- What you should do: Pull out each line of the data that includes the word "linejoin".

>>>

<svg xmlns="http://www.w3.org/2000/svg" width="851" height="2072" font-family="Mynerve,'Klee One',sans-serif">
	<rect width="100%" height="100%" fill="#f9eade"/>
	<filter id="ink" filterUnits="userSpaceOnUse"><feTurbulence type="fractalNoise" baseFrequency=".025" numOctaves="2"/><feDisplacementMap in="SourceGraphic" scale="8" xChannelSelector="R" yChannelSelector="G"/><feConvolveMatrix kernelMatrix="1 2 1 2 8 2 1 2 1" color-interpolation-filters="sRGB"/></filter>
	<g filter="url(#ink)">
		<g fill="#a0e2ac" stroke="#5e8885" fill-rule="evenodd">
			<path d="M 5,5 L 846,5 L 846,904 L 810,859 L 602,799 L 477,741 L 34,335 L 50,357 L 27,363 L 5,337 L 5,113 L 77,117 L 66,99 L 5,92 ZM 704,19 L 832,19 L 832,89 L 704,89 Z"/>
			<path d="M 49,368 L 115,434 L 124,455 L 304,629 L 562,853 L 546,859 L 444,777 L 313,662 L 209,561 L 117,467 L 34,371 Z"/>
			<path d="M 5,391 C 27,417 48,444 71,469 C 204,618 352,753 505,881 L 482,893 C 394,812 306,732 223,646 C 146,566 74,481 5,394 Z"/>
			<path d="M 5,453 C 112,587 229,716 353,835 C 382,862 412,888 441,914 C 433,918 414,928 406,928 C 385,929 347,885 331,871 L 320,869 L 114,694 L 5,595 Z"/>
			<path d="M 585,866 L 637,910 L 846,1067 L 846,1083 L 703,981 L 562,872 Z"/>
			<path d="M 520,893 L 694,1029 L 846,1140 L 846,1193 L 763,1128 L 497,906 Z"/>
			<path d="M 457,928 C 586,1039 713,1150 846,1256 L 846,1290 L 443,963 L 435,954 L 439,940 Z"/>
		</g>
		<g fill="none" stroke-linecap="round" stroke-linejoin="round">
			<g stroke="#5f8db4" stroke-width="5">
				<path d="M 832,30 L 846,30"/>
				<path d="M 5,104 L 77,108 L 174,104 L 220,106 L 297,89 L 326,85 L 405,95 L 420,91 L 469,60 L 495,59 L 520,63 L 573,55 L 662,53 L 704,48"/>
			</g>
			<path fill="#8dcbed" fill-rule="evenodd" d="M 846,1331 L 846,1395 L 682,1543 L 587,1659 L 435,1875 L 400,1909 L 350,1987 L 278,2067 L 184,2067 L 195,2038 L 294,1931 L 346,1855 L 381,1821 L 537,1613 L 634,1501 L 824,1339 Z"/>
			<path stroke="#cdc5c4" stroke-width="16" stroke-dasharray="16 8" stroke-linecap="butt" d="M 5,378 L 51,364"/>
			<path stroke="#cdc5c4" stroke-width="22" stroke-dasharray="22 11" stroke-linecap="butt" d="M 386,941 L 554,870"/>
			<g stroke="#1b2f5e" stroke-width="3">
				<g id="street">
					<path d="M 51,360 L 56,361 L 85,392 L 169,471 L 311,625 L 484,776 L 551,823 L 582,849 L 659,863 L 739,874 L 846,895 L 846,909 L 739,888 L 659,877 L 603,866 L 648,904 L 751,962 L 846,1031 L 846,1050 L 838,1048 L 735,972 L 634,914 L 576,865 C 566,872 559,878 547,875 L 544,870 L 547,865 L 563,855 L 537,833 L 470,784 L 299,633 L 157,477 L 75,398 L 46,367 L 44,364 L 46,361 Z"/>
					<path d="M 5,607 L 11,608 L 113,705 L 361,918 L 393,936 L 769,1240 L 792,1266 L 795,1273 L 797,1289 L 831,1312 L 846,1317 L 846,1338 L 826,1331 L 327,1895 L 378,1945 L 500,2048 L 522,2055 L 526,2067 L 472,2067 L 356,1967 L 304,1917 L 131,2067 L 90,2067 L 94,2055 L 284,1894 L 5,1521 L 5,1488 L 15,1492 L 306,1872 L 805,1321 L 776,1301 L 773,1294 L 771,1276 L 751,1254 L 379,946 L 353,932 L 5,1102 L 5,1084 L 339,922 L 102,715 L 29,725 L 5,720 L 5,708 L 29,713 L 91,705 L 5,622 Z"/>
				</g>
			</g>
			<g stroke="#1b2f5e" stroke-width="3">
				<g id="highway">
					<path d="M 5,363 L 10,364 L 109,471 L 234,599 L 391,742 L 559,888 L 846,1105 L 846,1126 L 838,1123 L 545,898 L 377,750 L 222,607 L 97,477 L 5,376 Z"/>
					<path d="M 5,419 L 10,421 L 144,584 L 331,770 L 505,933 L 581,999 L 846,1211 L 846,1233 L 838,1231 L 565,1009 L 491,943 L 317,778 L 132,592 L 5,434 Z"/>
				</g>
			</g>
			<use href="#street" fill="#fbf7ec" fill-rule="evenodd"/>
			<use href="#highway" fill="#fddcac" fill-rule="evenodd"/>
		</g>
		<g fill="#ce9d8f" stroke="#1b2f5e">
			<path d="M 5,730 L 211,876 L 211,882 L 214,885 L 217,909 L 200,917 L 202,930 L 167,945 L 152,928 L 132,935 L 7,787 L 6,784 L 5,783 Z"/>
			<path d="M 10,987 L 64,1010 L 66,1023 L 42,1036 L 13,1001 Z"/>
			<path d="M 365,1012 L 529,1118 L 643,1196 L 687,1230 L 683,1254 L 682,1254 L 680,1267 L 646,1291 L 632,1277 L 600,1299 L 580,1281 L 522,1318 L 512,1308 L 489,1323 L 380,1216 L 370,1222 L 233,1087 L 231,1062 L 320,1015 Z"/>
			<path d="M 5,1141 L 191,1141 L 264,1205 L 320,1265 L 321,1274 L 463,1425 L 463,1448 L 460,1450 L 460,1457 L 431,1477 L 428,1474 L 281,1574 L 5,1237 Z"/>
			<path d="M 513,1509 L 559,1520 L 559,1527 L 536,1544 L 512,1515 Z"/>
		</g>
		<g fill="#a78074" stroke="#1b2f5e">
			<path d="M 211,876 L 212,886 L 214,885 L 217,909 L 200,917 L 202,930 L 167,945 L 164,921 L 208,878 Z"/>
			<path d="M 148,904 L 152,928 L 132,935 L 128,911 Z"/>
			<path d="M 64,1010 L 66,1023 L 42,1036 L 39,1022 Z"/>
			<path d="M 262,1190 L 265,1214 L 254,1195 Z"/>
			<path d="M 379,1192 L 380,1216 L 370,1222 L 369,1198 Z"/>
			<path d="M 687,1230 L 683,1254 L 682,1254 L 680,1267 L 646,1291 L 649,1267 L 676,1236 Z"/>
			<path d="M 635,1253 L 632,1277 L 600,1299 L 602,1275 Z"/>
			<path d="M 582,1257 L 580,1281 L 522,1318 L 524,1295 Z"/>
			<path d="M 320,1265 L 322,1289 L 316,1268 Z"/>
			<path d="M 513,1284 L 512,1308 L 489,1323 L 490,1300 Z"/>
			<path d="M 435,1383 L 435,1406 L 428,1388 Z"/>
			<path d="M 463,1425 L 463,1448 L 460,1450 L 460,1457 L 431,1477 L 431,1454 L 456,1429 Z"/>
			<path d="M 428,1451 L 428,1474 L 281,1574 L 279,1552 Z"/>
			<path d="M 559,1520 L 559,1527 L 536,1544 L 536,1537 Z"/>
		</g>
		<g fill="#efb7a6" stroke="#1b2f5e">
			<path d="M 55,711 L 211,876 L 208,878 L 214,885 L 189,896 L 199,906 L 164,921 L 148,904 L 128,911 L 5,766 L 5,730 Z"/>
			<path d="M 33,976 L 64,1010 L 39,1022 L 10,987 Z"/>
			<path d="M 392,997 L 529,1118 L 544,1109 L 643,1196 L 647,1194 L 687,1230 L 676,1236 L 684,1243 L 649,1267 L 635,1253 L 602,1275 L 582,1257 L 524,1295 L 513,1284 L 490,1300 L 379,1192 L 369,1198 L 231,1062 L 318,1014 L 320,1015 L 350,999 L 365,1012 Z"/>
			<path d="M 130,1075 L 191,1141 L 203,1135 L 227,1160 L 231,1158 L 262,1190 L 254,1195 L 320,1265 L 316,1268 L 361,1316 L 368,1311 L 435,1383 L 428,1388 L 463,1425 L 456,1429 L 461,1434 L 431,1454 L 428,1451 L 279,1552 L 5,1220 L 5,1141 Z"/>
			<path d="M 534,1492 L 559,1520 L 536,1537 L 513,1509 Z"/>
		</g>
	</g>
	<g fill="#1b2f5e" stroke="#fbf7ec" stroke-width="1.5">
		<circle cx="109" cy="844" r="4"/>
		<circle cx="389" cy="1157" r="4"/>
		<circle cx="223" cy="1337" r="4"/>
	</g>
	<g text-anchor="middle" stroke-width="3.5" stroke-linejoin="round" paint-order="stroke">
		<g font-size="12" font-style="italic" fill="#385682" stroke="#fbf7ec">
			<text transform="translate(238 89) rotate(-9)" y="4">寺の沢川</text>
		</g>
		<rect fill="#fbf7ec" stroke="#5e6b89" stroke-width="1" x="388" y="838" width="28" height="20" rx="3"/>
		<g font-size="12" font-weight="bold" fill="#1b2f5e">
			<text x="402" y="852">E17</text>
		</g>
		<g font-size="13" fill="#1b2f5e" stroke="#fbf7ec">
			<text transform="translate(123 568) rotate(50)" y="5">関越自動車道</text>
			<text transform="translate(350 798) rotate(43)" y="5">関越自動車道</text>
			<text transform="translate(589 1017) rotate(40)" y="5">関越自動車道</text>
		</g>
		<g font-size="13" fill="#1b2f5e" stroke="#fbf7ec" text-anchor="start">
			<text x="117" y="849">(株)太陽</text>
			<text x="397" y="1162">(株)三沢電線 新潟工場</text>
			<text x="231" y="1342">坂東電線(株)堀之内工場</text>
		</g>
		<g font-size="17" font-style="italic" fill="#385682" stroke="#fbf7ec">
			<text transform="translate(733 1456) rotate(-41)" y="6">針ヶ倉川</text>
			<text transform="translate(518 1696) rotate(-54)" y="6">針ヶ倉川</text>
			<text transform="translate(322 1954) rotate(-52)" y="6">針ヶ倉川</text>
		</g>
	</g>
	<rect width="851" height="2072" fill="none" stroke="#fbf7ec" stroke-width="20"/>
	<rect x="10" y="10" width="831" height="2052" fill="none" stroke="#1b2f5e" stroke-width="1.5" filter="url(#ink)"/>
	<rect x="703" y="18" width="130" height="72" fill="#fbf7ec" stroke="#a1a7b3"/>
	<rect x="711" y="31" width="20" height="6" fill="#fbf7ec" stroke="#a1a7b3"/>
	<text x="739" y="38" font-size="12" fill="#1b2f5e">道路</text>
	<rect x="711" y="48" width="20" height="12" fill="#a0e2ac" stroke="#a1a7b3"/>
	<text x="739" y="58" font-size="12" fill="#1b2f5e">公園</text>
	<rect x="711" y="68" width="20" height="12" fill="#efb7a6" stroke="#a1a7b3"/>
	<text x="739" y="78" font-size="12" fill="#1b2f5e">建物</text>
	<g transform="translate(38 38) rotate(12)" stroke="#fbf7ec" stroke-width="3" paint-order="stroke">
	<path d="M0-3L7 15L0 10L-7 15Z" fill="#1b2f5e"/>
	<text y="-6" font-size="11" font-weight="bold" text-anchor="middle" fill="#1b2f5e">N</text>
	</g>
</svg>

<<<

- Written reply:
		<g fill="none" stroke-linecap="round" stroke-linejoin="round">
	<g text-anchor="middle" stroke-width="3.5" stroke-linejoin="round" paint-order="stroke">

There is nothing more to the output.